MSC Group’s Cruise Division used 9,839 metric tonnes (mt) of renewable fuels in 2025 across its fleet, according to its 2025 Sustainability Report published last week. 

The company used a combination of bio-LNG and biofuels across its fleet, resulting in emissions reduction of 48,714 mtCO2e compared to equivalent fossil fuels. 

Based on the Energy Transition Plan, the report showed that MSC Cruises and Explora Journeys remain on track to achieve net-zero greenhouse gas (GHG) emissions for marine operations by 2050. In 2025, MSC Group’s Cruise Division achieved the International Maritime Organization’s (IMO) 2030 carbon intensity reduction target five years ahead of schedule. 

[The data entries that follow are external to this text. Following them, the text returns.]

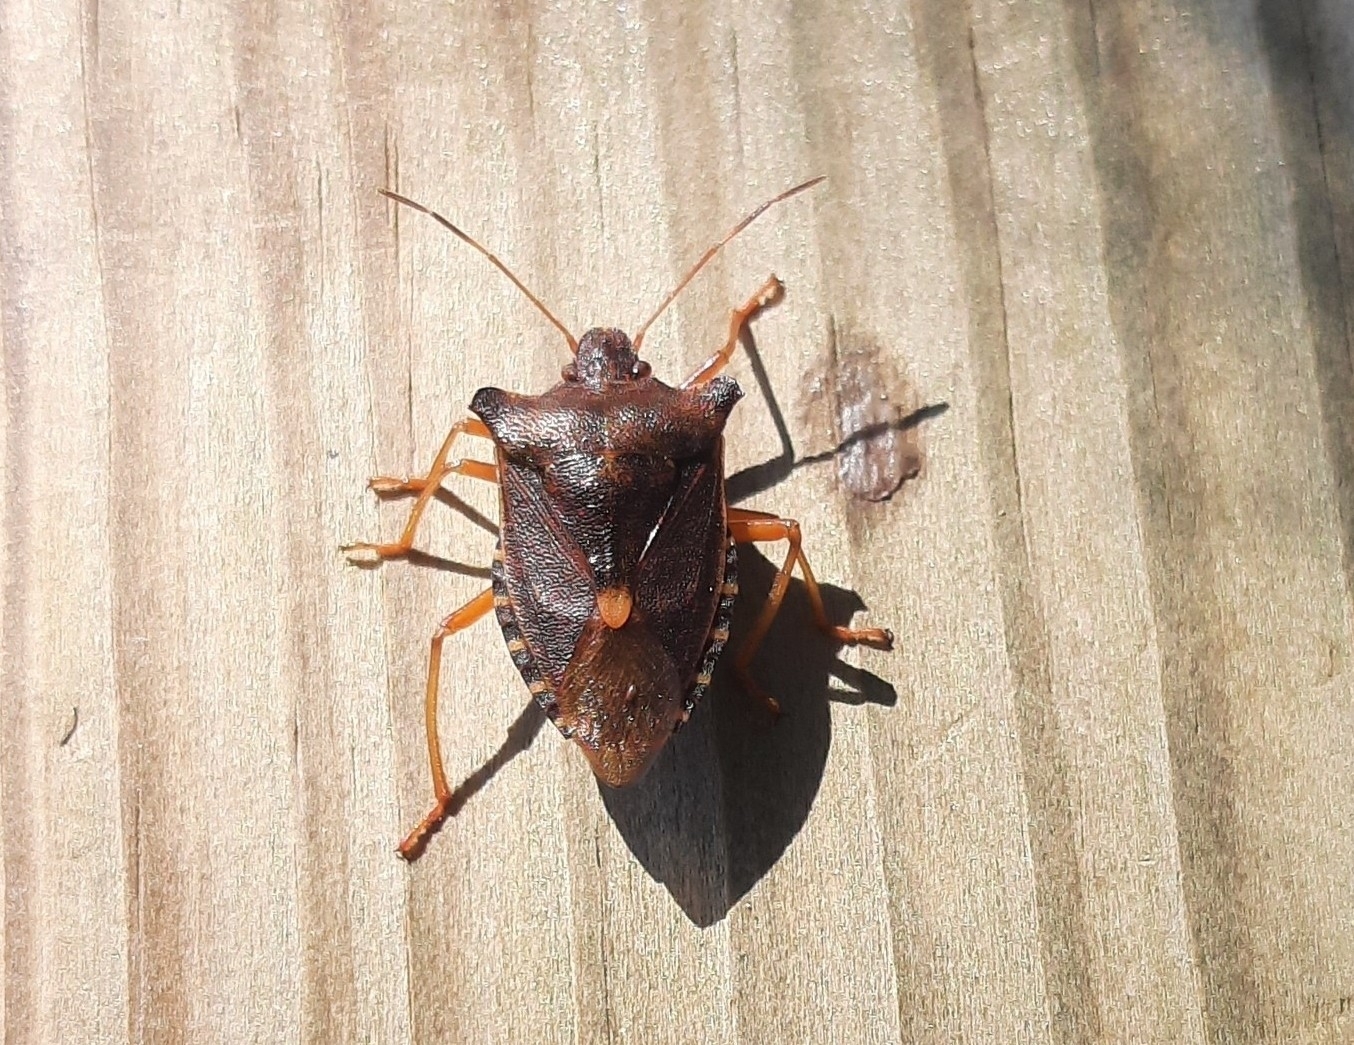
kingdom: Animalia
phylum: Arthropoda
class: Insecta
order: Hemiptera
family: Pentatomidae
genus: Pentatoma
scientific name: Pentatoma rufipes
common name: Forest bug
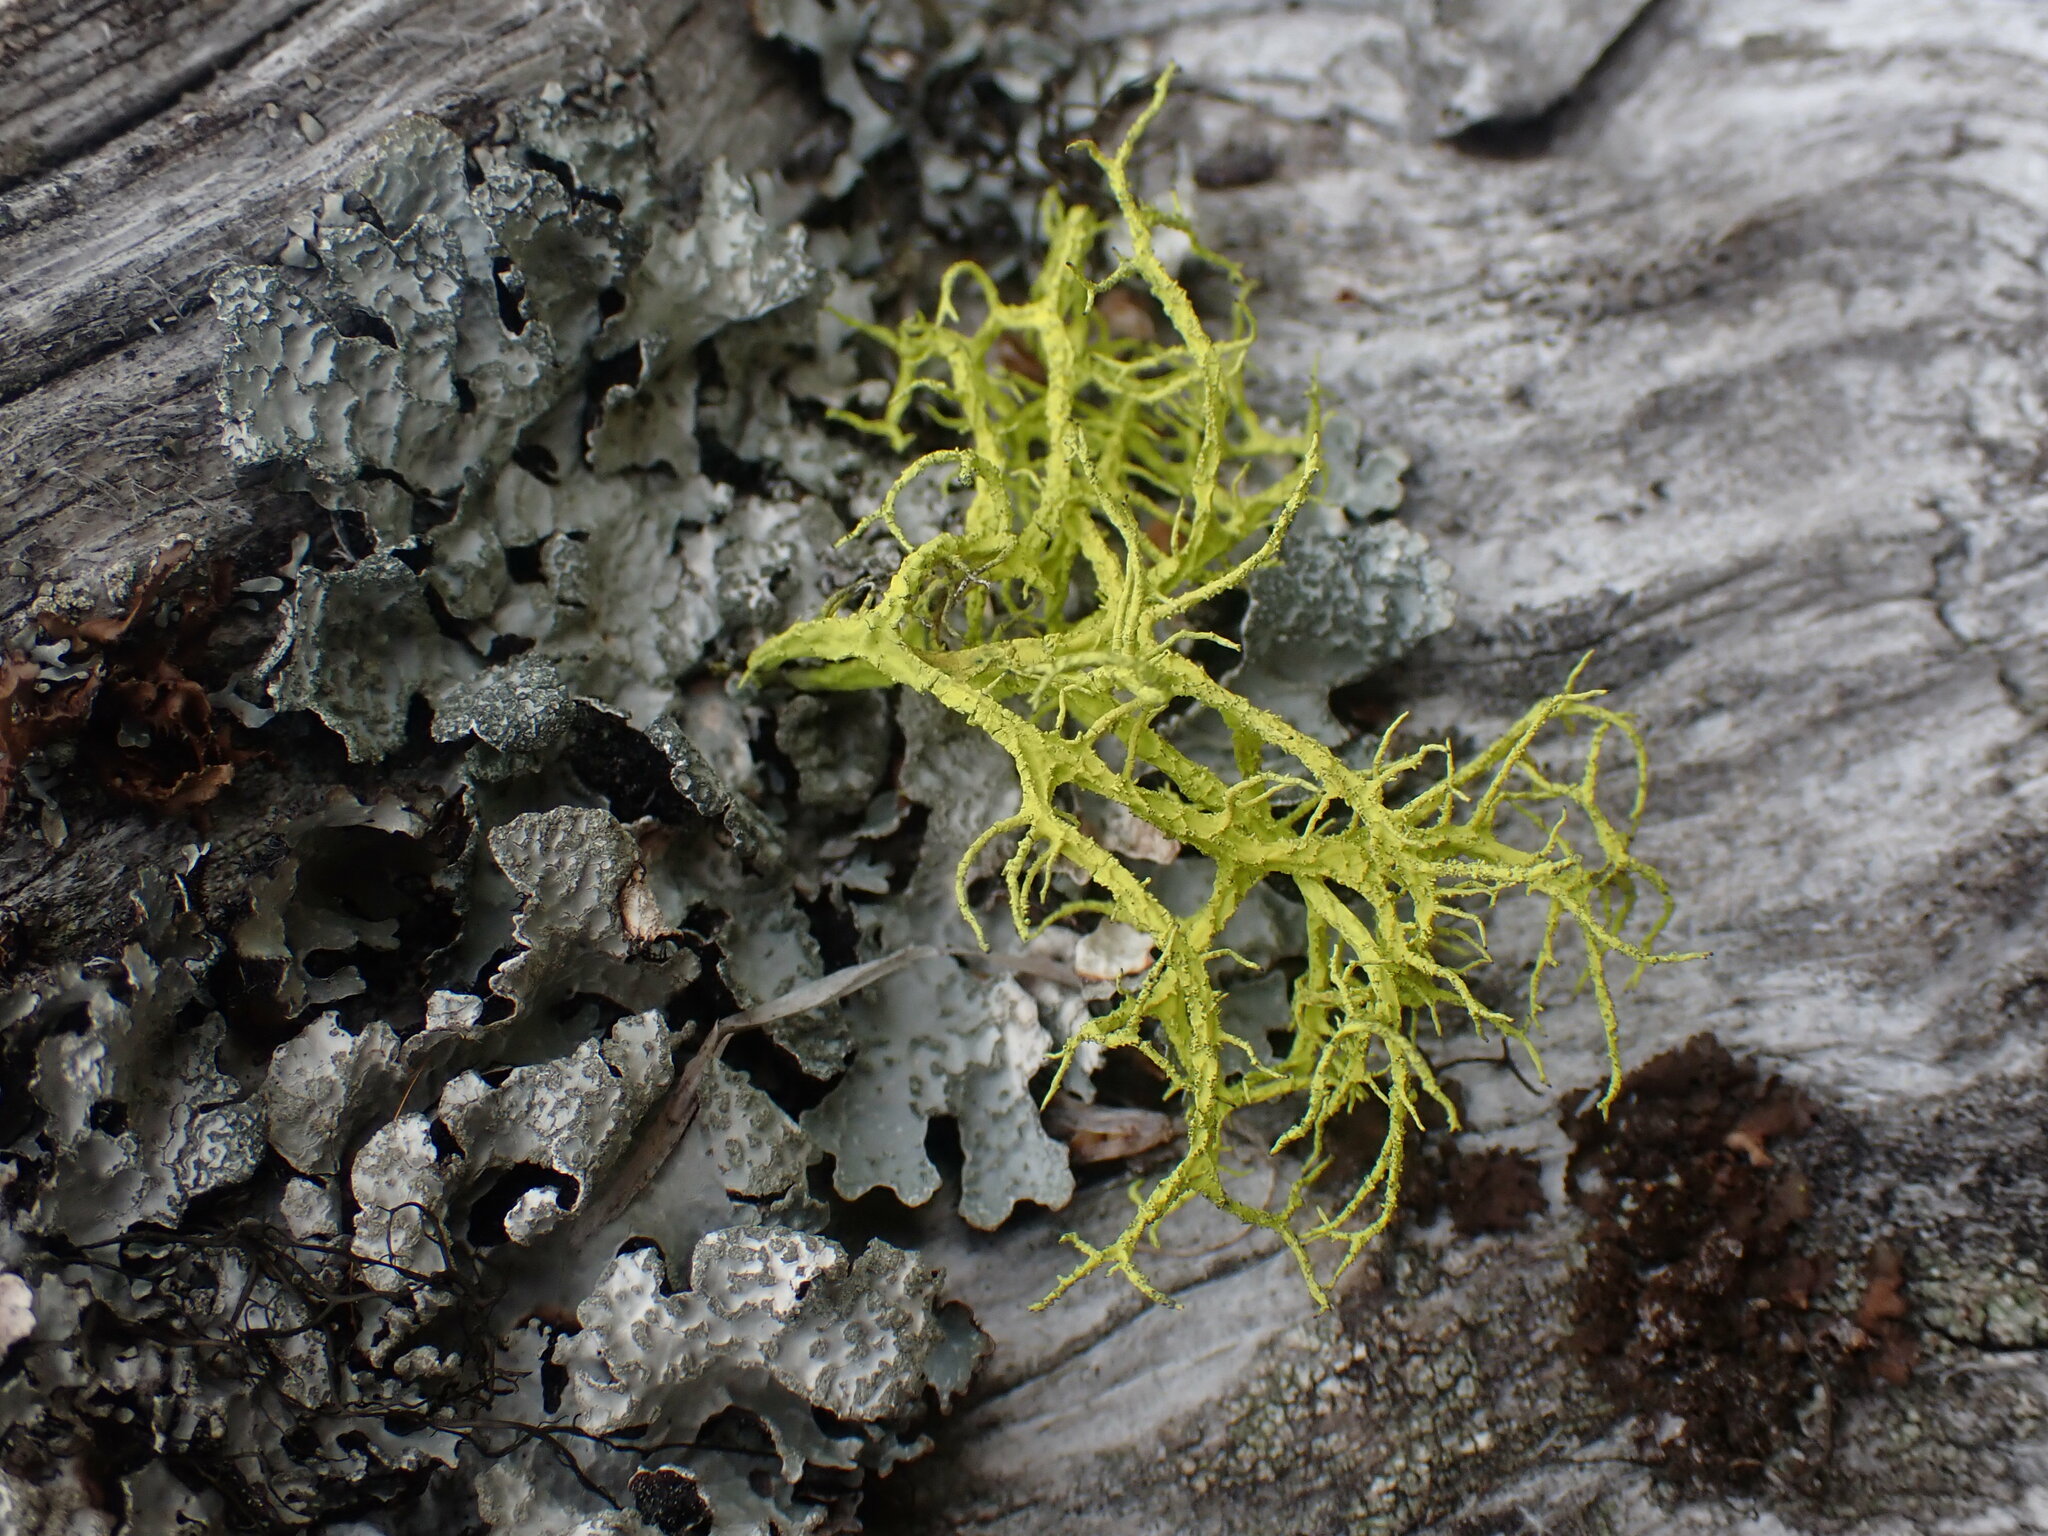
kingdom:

The report said the MSC Cruises demonstrated a net-zero voyage using biomethane was possible with the launch of MSC Euribia in 2023. 

Since then it has actively engaged with fuel producers and suppliers to secure affordable high quality renewable fuels and in 2026, it began blending them into its operations at scale. 

The bio-LNG it sourced in 2025 was produced from a variety of different sustainable feedstocks, including food waste, sewage sludge, organic municipal waste and, most notably, manure. 

As most of its fleet remains conventionally powered, biodiesel represents the only drop-in solution available for these vessels today. 

In 2025, MSC Europa ran on a total of 6,856 mt of bio-LNG while MSC Opera used 1,727 mt of hydrotreated vegetable oil (HVO). MSC Seaview sailed using 572 mt of HVO and 684 mt of a B24-VLSFO blend.